Ariyo estime que l’Indonésie doit ouvrir la porte à un processus de transition (switching) contrôlé et orienté pour les fumeurs adultes, au lieu de fermer toute accès aux produits de tabac alternatifs. Il cite l’Angleterre comme une approche rélevante car la politique appliquée est globale. L’utilisation des produits alternatifs est soutenue par la réglementation, la surveillance de la qualité et la protection des groupes sensibles.

« Les Indonésiens doivent-ils copier à la lettre? Non, mais nous pouvons tirer des enseignements importants. Il doit y avoir une protection stricte des enfants et des non-fumeurs, ainsi qu’une surveillance stricte de la qualité des produits », a-t-il affirmé.

En accord avec Ariyo, le président de l’Association indonésienne des consommateurs de vape (AKVINDO), Paido Siahaan, a déclaré que l’Indonésie pouvait apprendre l’approche appliquée en Angleterre pour utiliser des produits alternatifs afin de réduire la prévalence du tabagisme. Cependant, il a souligné que leur mise en œuvre ne pouvait pas être directe. Leur mise en œuvre doit être adaptée au contexte national, tant du point de vue de la réglementation, des caractéristiques de la société que du renforcement du système de surveillance.

Selon lui, la discussion sur l’interdiction est contraire aux efforts visant à réduire la prévalence du tabagisme. La raison en est que le tabac électronique est une alternative au tabagisme pour les fumeurs adultes. Par conséquent, Paido encourage l’application de la loi ciblée sur la prolifération de l’abus de cigarettes électroniques, et non par une interdiction totale.

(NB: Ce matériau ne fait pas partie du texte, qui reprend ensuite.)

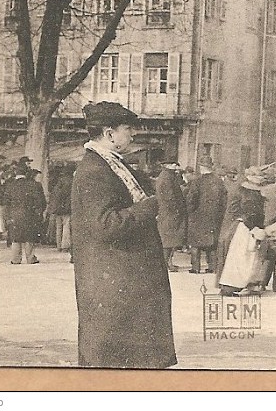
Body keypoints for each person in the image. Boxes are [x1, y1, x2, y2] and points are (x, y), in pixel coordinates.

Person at [71, 101, 176, 368]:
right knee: (116, 366)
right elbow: (105, 224)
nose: (132, 135)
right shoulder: (94, 171)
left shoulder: (111, 164)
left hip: (123, 281)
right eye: (127, 129)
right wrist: (148, 208)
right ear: (109, 133)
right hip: (115, 284)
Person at [219, 167, 271, 296]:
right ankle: (230, 287)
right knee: (241, 257)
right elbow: (245, 213)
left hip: (248, 227)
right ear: (250, 178)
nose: (261, 180)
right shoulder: (247, 193)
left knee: (247, 257)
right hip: (245, 228)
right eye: (258, 177)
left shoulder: (249, 191)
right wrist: (254, 228)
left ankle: (241, 285)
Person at [185, 164, 226, 274]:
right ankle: (212, 267)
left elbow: (191, 199)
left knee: (195, 243)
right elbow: (224, 200)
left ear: (201, 168)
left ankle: (196, 267)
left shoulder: (197, 181)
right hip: (214, 217)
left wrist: (190, 212)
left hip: (198, 216)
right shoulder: (219, 182)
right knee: (212, 243)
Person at [1, 165, 46, 265]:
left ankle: (15, 259)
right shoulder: (33, 184)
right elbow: (39, 201)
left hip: (14, 214)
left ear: (15, 174)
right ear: (26, 174)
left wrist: (7, 216)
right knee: (29, 237)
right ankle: (30, 258)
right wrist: (38, 213)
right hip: (29, 214)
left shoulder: (10, 185)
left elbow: (5, 203)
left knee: (15, 237)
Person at [155, 164, 187, 271]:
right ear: (167, 165)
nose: (176, 166)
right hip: (170, 213)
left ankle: (168, 263)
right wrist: (177, 210)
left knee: (169, 240)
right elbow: (170, 197)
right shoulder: (167, 178)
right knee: (168, 241)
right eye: (174, 164)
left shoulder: (167, 176)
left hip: (167, 213)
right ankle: (165, 265)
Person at [47, 164, 74, 253]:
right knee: (66, 226)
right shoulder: (71, 181)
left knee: (59, 227)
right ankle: (65, 246)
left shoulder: (59, 181)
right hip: (67, 207)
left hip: (58, 208)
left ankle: (58, 245)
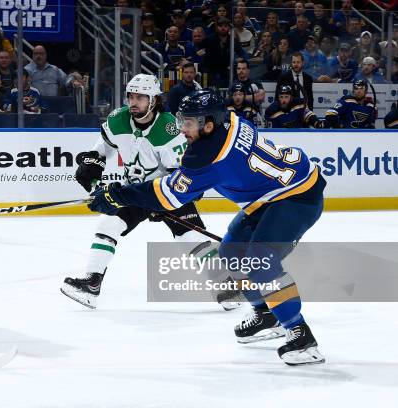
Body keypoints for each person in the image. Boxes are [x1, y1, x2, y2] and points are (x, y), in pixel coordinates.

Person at [88, 88, 327, 366]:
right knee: (229, 254)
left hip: (298, 196)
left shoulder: (208, 155)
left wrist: (118, 195)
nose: (182, 129)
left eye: (188, 123)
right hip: (270, 196)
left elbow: (169, 196)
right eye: (181, 120)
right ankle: (266, 314)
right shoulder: (232, 120)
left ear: (208, 124)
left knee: (260, 261)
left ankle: (301, 336)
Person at [61, 74, 207, 310]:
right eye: (131, 96)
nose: (133, 102)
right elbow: (105, 145)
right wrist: (93, 164)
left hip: (167, 190)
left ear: (154, 100)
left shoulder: (169, 128)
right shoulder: (118, 120)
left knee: (190, 237)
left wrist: (162, 201)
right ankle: (92, 284)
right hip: (134, 191)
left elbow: (180, 176)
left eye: (140, 97)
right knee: (108, 224)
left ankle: (226, 287)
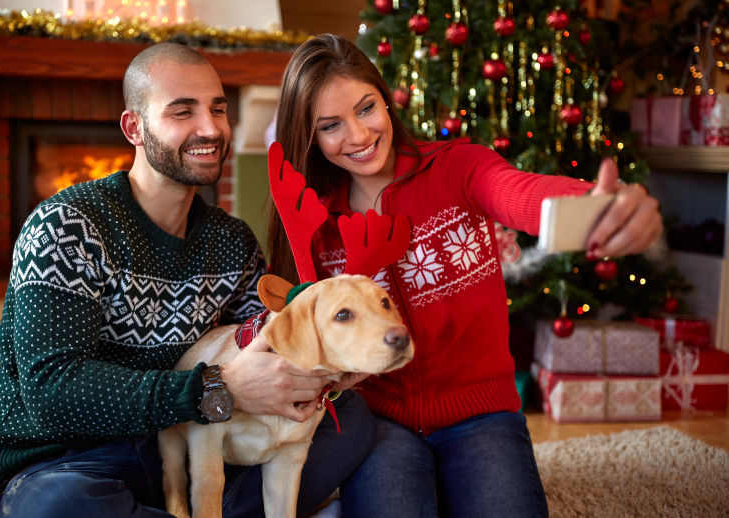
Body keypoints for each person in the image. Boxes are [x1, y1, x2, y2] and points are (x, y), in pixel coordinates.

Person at [267, 34, 663, 518]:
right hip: (376, 421)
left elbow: (520, 192)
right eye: (331, 126)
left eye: (366, 108)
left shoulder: (457, 167)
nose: (358, 134)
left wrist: (598, 209)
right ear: (310, 138)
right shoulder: (311, 219)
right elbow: (287, 323)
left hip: (481, 414)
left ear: (385, 101)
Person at [0, 42, 375, 518]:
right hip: (73, 465)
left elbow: (263, 348)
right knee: (58, 507)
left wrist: (321, 364)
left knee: (349, 418)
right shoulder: (67, 226)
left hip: (195, 452)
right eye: (182, 112)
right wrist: (215, 388)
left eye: (218, 109)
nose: (210, 128)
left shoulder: (231, 242)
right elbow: (53, 391)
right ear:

AKVINDO a pris des mesures concrètes en encourageant les consommateurs à acheter des cigarettes électroniques dans des boutiques autorisées, en s’assurant que les produits ont une origine claire, et en rejetant les produits oplosan ou sans permis. L’aspect éducatif est également renforcé pour les consommateurs et le public que le vapotage illégal est une menace réelle.

« Cette approche est conforme aux mesures prises par d’autres associations de vape qui ont récemment également encouragé la limitation de l’âge, la vérification de l’identité et l’éducation des consommateurs pour la protection du public », a-t-il déclaré.

Paido a poursuivi en indiquant que son parti était ouvert à des discussions avec divers acteurs, y compris l’Agence nationale pour les stupéfiants (BNN), pour collaborer et répondre aux diverses questions sur le terrain. Cette collaboration est certainement avec une approche qui met en avant les faits, les données et les fondements scientifiques afin que les solutions produites soient ciblées et efficaces.

« Pour nous, la question de l’abus doit être traitée avec des faits et des preuves, pas avec des opinions trompées ou des generalisations qui peuvent nuire aux consommateurs et obscurcir le foкус sur le probl̀eme principal, à savoir la circulation de produits illicites abuśs », a conclu Paido.